The answer comes back as an A record (covered fully in Chapter 4). First, understand the journey to get that answer.
The lookup chain
Checks its own short-lived cache, then asks the OS.
Usually your ISP or 8.8.8.8 / 1.1.1.1. It does the legwork for you.
“For .ca, ask the .ca TLD servers.”
“For workshopco.ca, ask ns1.example-dns.ca.”
“www.workshopco.ca is 203.0.113.10” — the final answer.
Your laptop almost never talks to Workshop Co.’s nameserver directly. The recursive resolver chases the chain and caches the result for the TTL (Chapter 6).

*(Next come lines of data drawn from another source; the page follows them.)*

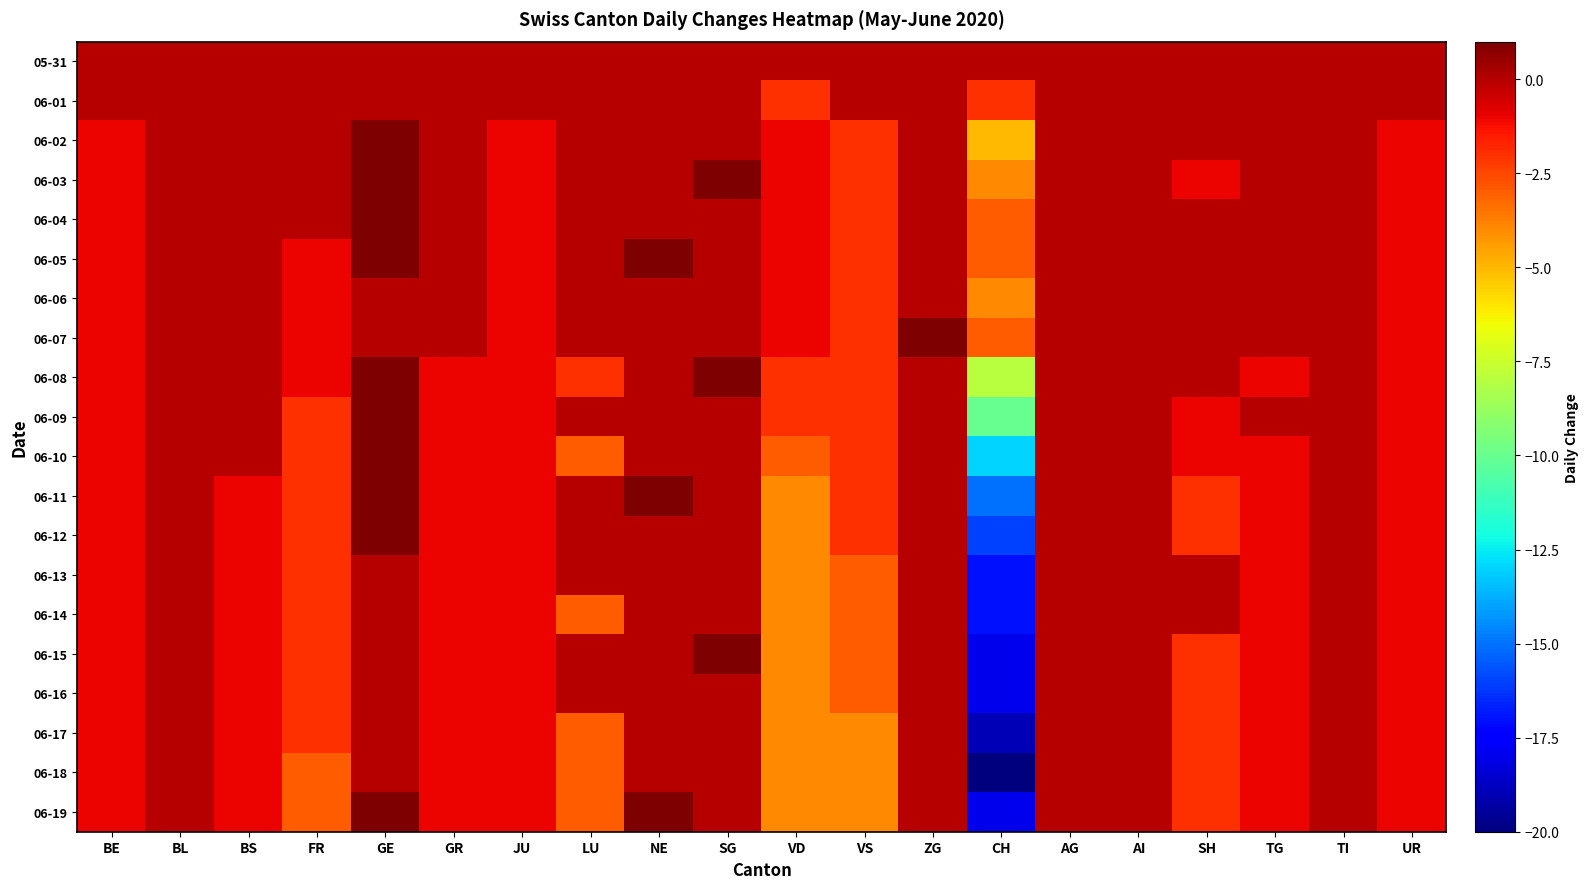

At which category is the sum across all series the highest?

GE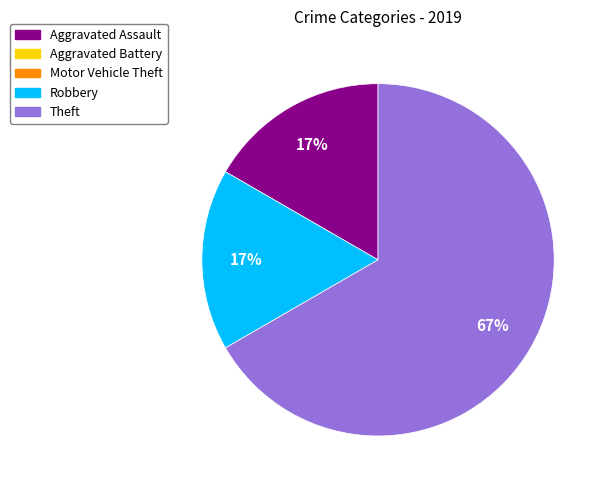

Is there a majority slice in this chart?

Yes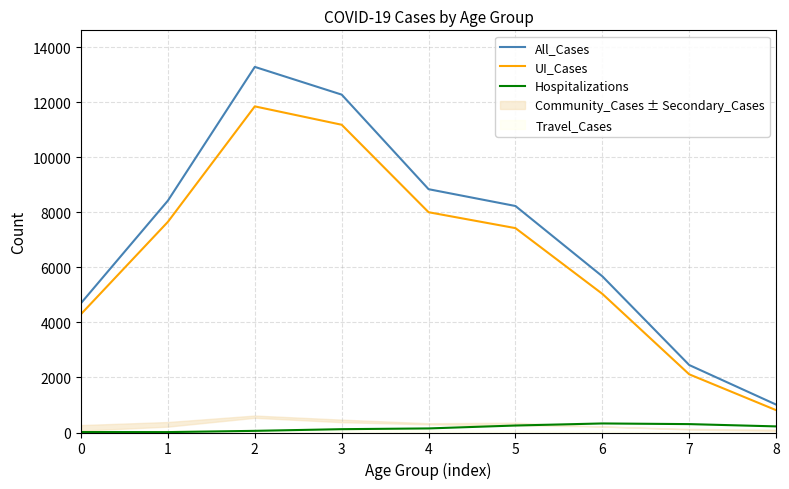

How many values in the Hospitalizations series exceed 148?

4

Worked example — follow a real lookup
On macOS or Linux, run:
dig +trace www.workshopco.ca
On a machine without dig, use Google Admin Toolbox Dig and query type A for www.workshopco.ca.
You will see delegations from root → .ca → the domain’s nameservers → the final A record. For a domain you do not control, nameserver hostnames will differ; the shape of the trace is always the same.
Try it yourself
Pick two domains: swifthost.ca and any large site (e.g. www.google.com).
- Look up the A record for each. Write down the IP(s).
- Look up the NS records for each domain’s apex (
swifthost.ca, not www). - Are the nameserver hostnames under the same domain, or a provider domain (e.g.
*.swiftmedia.ca,*.cloudflare.com)?
What to notice
Large sites often use many A records (load balancing) and nameservers at a DNS provider. Smaller sites may have one IP and NS records pointing at their host. The NS record location tells you who you log into to change DNS.
Check your understanding
- Who caches the answer after the first lookup — the authoritative server or the recursive resolver?
- If the TLD servers are down, can new visitors still reach a site they never looked up before?
Answers
- The recursive resolver (and downstream caches) — for the duration of the TTL.
- Probably not — the resolver cannot complete the chain without TLD delegation. Cached users may still reach the site until TTL expires.